Stored items from a collection:
++++++++++

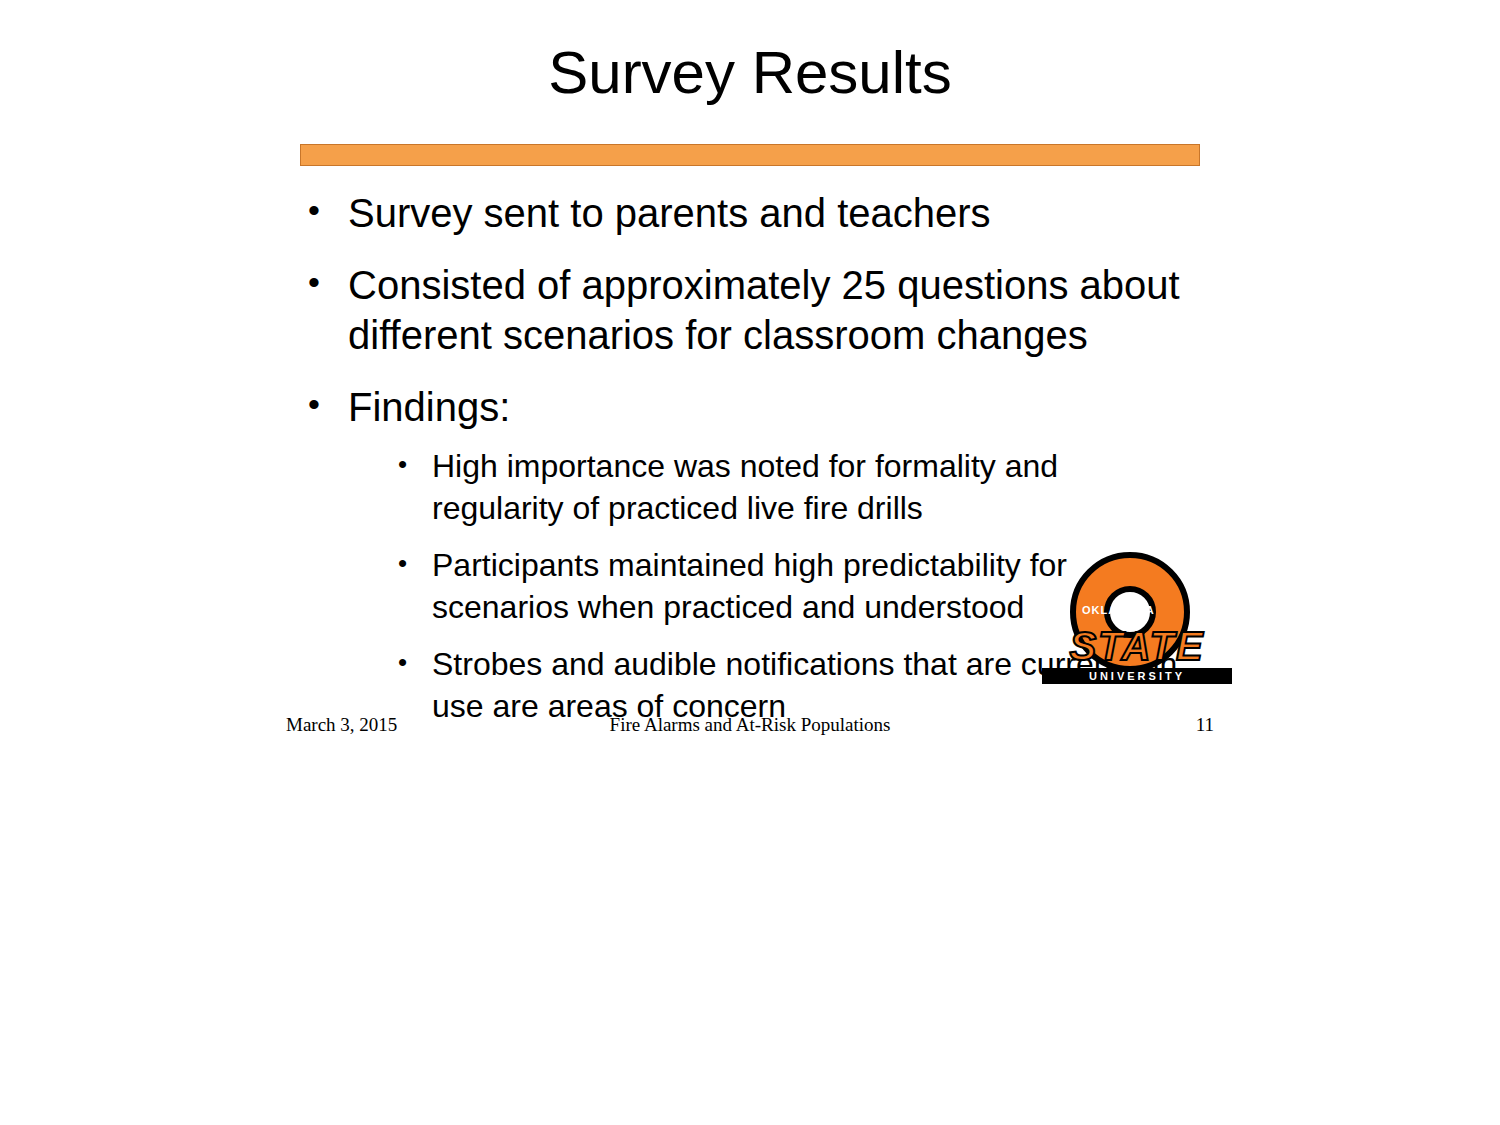Survey Results
Survey sent to parents and teachers
Consisted of approximately 25 questions about different scenarios for classroom changes
Findings:
High importance was noted for formality and regularity of practiced live fire drills
Participants maintained high predictability for scenarios when practiced and understood
Strobes and audible notifications that are currently in use are areas of concern
OKLAHOMA
STATE
UNIVERSITY
March 3, 2015 Fire Alarms and At-Risk Populations 11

++++++++++

Exercise brief:
Locate "Participants maintained high" in the data above. Then repeat, exactly, its line and each line after it through the last, adding nothing.

Response:
Participants maintained high predictability for scenarios when practiced and understood
Strobes and audible notifications that are currently in use are areas of concern
OKLAHOMA
STATE
UNIVERSITY
March 3, 2015 Fire Alarms and At-Risk Populations 11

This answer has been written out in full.